Illumina Releases Long-Read Apps and Library Prep Kits

By Bio-IT World Staff

June 27, 2014 | Illumina is looking to expand its footprint in long-read sequencing applications, with big announcements this week about its TruSeq synthetic long-read technology. The ability to sequence DNA in fragments thousands of bases long has opened up niche applications for competitors like PacBio, whose RS II sequencer now routinely delivers reads 10,000 base pairs long. Oxford Nanopore, whose MinION sequencer is now in early access trials, is making a bid for the same applications — nearly the only field in gene sequencing not dominated by Illumina, whose MiSeq and HiSeq instruments are rapid, highly accurate, and relatively cheap to run, but split samples into reads no more than a few hundred base pairs long. (For the latest on how long-read technology is being used, see "PacBio Users Share New Tools and Applications at Meeting in Baltimore.")

Illumina took the first steps toward offering its own long-read service in December 2012, when it acquired a tiny startup called Moleculo. (See, "Moleculo Man: Mickey Kertesz on Illumina's Sub-Assembly Acquisition.") Moleculo's process, which Illumina has since rebranded as TruSeq, uses a combination of clever library prep and computational techniques to turn the short reads from HiSeq instruments into synthetic long reads. A DNA sample is first cut into fragments roughly 10,000 base pairs long, and those fragments are sorted into 384 separate wells. The contents of each well receive a different chemical barcode, which can later be used to tell from which well any given read originated. Then the fragments can be chopped up and sequenced as short reads normally, and a computer uses the barcodes to reassemble the longer fragments.

Illumina has been offering TruSeq as a service since mid-2013, but until recently customers could not perform the process in their own labs.
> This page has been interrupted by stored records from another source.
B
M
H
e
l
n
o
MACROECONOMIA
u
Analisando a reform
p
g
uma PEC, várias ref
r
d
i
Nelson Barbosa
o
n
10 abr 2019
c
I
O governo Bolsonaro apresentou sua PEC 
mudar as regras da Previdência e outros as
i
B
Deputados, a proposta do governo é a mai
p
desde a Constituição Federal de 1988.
That has finally changed, with the release of a TruSeq DNA library prep kit for HiSeq users this Monday. At the same time, BaseSpace, Illumina's cloud environment for bioinformatics built into every MiSeq and HiSeq device, launched two new apps that cover the computational side of TruSeq. One app assembles the short reads into synthetic long reads, while the second performs haplotype phasing for human genomes.
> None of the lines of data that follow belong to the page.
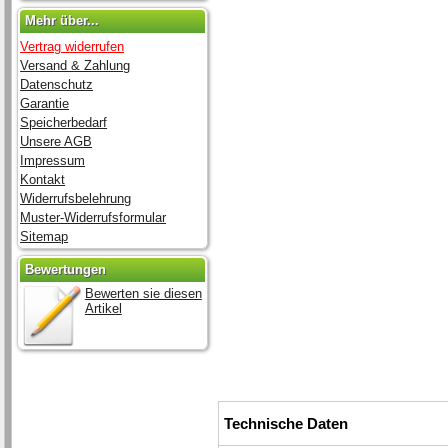
Mehr über...
Vertrag widerrufen
Versand & Zahlung
Datenschutz
Garantie
Speicherbedarf
Unsere AGB
Impressum
Kontakt
Widerrufsbelehrung
Muster-Widerrufsformular
Sitemap
Bewertungen
Bewerten sie diesen
Artikel
Technische Daten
Illumina also released the first public data generated with its TruSeq assembly app this Wednesday, using the rice genome as a test run. The app was able to combine short HiSeq reads into synthetic long reads with an N50 length of over 7,000 base pairs, roughly comparable to a PacBio run; readers with BaseSpace accounts can examine all the data here. Illumina has also performed a TruSeq assembly of the model organism C. elegans.

This could be compared to de novo whole genome assemblies released by PacBio over the past year, although Illumina's TruSeq runs have not yet been assembled into whole genomes. PacBio has made public its assemblies of several bacterial genomes, Drosophila, spinach, and even a haploid human sample, all without guidance from a reference genome. This kind of de novo assembly has recently emerged as a major application for long-read technology. (A preprint paper first posted to bioRxiv this January, and updated last week, does describe a de novo assembly of Drosophila using TruSeq. The authors, led by Rajiv McCoy of Stanford, whose paper has not yet been published or formally peer-reviewed, were able to assemble the entire fruit fly genome in just over 5,000 contigs, but struggled with tandem repeats, a limitation of short-read technologies that may extend to TruSeq as well.)

It seems unlikely in the short term that TruSeq will become a go-to technology for long-read applications, but at a minimum, the new kits and apps will extend long-read use cases to the many labs that only have access to Illumina machines.